Quoted passage:
# Diy Silver Plating Chapter Ring ?



## dobra (Aug 20, 2009)

When I inherited this Body (Battle in Sussex) longcase clock in the late 70's, I restored the case, so it still looked old, but the previous owner's Daily cleaned the brass face with Brasso. Luckily, the black paint in the Roman numerals has remained. This single handed clock keeps time to within 1-2 minutes per day.

Can one re-silver the chapter ring without destroying the antique look, or is it better to leave it be?

Thanks

Mike


----------



## harryblakes7 (Oct 1, 2010)

Hi, you can re-silver but you do need a few tools and lots of practice to get an acceptable finish (trust me......), there are professional restorers who do this very well, the black paint is actually black wax which is melted into the engraved dial.

Not all of these dials were silvered so might need to do some research on the maker and close inspection of the dial to see if there is any circular graining on the dial

i would personally leave as is........... but each to there own :good:


----------



## bentleyT1 (Dec 12, 2010)

dobra said:


> When I inherited this Body (Battle in Sussex) longcase clock in the late 70's, I restored the case, so it still looked old, but the previous owner's Daily cleaned the brass face with Brasso. Luckily, the black paint in the Roman numerals has remained. This single handed clock keeps time to within 1-2 minutes per day.
> 
> Can one re-silver the chapter ring without destroying the antique look, or is it better to leave it be?
> 
> ...


I gold and silver plate, but that would be very hard to do as you do not have enough precision with what you are plating to do intercrite work like that, i would suggest leaving it or getting the dial restored.


----------



## clockworks (Apr 11, 2010)

Exercise data:

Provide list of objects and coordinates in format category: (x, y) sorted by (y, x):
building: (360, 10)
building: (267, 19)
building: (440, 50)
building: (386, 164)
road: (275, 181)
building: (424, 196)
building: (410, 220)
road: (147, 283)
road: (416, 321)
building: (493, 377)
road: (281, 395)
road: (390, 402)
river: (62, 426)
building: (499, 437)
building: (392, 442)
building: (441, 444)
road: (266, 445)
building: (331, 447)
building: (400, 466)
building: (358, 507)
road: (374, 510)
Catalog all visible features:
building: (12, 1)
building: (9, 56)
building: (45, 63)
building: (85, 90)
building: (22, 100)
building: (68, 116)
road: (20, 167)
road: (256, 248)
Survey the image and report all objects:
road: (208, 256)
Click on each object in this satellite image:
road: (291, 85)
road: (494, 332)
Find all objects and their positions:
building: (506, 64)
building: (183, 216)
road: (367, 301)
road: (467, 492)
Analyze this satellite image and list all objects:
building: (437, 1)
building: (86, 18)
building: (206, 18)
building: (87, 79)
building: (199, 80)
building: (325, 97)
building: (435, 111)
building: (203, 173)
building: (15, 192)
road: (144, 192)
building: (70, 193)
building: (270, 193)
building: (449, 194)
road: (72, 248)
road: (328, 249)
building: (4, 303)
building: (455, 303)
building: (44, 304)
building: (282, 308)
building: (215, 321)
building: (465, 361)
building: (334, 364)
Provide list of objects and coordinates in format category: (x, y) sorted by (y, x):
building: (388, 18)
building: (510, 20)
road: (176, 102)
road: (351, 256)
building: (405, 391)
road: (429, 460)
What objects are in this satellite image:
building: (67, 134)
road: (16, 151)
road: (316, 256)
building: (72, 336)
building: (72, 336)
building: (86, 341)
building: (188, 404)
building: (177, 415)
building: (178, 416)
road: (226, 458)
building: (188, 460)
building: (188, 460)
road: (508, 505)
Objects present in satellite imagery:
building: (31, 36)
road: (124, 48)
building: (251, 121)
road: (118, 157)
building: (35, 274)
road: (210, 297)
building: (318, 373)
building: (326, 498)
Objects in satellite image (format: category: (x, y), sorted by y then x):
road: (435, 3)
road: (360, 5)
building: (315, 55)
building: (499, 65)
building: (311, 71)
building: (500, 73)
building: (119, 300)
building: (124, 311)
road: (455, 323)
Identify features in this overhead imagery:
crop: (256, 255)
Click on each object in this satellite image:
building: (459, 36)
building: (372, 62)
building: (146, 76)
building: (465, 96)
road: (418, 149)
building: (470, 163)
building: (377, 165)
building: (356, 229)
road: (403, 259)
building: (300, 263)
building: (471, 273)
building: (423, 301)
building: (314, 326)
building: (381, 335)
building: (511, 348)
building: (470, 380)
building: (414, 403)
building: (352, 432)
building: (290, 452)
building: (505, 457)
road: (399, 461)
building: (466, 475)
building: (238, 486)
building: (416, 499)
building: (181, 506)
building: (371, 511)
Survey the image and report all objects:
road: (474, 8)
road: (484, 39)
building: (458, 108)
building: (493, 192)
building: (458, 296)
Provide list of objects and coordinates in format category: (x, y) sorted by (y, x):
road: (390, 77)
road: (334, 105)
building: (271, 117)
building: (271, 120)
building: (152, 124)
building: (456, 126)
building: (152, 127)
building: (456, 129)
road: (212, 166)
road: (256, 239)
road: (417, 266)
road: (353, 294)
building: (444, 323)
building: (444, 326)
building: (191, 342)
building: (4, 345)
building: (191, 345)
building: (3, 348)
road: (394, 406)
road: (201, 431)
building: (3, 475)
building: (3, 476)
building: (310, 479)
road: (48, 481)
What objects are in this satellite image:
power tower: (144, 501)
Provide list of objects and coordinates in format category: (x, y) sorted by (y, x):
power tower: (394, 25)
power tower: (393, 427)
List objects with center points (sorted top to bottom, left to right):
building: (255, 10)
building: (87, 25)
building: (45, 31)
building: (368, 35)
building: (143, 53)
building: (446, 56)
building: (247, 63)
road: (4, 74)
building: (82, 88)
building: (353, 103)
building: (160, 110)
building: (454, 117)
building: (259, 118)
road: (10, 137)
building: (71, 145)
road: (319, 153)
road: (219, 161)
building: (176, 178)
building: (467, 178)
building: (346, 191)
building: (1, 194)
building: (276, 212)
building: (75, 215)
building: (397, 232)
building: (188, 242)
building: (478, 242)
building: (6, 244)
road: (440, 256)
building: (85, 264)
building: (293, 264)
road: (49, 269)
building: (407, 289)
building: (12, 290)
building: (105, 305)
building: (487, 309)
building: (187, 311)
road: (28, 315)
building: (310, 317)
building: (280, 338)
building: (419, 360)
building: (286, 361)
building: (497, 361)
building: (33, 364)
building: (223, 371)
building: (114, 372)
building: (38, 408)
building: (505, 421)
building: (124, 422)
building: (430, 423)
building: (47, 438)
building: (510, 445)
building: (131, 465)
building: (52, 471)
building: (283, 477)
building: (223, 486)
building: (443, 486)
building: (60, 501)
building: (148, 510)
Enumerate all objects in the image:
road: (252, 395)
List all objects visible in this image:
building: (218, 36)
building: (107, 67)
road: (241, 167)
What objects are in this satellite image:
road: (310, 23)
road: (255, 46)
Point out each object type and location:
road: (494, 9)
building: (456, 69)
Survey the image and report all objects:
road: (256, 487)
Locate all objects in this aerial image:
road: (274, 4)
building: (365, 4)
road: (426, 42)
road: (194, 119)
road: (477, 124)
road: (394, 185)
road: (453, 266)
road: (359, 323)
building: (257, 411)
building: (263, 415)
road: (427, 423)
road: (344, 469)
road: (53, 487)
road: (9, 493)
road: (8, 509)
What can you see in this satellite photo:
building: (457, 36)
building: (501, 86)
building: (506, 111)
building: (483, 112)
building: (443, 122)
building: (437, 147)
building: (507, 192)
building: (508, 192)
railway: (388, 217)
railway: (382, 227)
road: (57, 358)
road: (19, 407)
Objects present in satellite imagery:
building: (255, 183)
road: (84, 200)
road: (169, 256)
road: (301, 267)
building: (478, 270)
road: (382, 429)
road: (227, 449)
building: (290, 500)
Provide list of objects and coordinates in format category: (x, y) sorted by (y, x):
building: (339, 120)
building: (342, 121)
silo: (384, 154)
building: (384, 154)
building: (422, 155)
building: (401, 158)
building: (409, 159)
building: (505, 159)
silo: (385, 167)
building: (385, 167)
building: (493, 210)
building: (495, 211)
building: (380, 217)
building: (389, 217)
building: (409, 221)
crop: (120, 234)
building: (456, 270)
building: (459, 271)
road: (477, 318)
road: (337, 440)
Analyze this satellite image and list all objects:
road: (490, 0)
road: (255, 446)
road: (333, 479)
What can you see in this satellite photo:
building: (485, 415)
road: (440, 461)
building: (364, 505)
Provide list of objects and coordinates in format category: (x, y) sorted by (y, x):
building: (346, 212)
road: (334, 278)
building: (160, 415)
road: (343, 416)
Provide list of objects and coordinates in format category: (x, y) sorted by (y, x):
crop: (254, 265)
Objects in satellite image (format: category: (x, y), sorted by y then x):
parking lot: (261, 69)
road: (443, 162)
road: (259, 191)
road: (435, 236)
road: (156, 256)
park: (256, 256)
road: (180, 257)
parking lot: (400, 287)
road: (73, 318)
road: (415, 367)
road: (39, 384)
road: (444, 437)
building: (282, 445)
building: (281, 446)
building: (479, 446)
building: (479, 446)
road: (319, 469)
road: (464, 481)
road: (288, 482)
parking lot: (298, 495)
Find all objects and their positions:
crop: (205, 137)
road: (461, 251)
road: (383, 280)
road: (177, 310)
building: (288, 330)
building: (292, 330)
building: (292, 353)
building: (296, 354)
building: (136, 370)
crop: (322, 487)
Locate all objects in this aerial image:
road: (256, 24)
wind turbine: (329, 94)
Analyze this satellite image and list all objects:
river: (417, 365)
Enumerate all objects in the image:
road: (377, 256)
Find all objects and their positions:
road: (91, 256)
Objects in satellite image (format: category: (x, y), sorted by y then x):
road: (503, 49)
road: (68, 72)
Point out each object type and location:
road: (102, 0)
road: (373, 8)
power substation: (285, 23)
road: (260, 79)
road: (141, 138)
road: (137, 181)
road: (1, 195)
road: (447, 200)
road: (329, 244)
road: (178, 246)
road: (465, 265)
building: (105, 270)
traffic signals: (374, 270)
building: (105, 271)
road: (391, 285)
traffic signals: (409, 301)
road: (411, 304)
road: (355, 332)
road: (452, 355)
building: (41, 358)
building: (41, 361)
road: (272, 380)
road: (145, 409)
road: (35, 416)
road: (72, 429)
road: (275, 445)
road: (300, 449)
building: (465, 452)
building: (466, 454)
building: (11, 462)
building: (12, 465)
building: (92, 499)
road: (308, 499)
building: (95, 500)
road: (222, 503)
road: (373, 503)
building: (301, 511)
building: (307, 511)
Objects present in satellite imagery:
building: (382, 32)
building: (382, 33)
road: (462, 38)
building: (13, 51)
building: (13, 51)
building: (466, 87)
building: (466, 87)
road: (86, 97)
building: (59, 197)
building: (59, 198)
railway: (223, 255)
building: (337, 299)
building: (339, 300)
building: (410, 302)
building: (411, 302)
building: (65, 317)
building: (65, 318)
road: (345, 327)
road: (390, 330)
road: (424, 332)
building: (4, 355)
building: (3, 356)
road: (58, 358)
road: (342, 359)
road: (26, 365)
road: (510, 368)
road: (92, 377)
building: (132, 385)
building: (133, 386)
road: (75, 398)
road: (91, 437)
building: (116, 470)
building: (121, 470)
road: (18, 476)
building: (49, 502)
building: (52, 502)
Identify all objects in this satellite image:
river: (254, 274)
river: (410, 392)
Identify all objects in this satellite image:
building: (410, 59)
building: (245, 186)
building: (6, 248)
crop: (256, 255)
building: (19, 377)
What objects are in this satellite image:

Problems and tasks:
**1.** In the re-silvering thread, rewrite the paragraph beginning "Hi, you can re-silver" as a short bulleted list that keeps its main facts.
**2.** According to the re-silvering thread, what is the black "paint" in the dial's numerals actually made of?
**3.** Reproduce everything in the re-silvering thread from "## harryblakes7 (Oct" down to "(Dec 12, 2010)", with no changes.

Completed exercise:
**1.**
- Re-silvering is possible but takes some tools and a lot of practice to get an acceptable finish.
- Professional restorers do this work very well.
- The black paint on the dial is actually black wax melted into the engraving.

**2.** It is black wax that is melted into the engraved dial.

**3.**
## harryblakes7 (Oct 1, 2010)

Hi, you can re-silver but you do need a few tools and lots of practice to get an acceptable finish (trust me......), there are professional restorers who do this very well, the black paint is actually black wax which is melted into the engraved dial.

Not all of these dials were silvered so might need to do some research on the maker and close inspection of the dial to see if there is any circular graining on the dial

i would personally leave as is........... but each to there own :good:


----------



## bentleyT1 (Dec 12, 2010)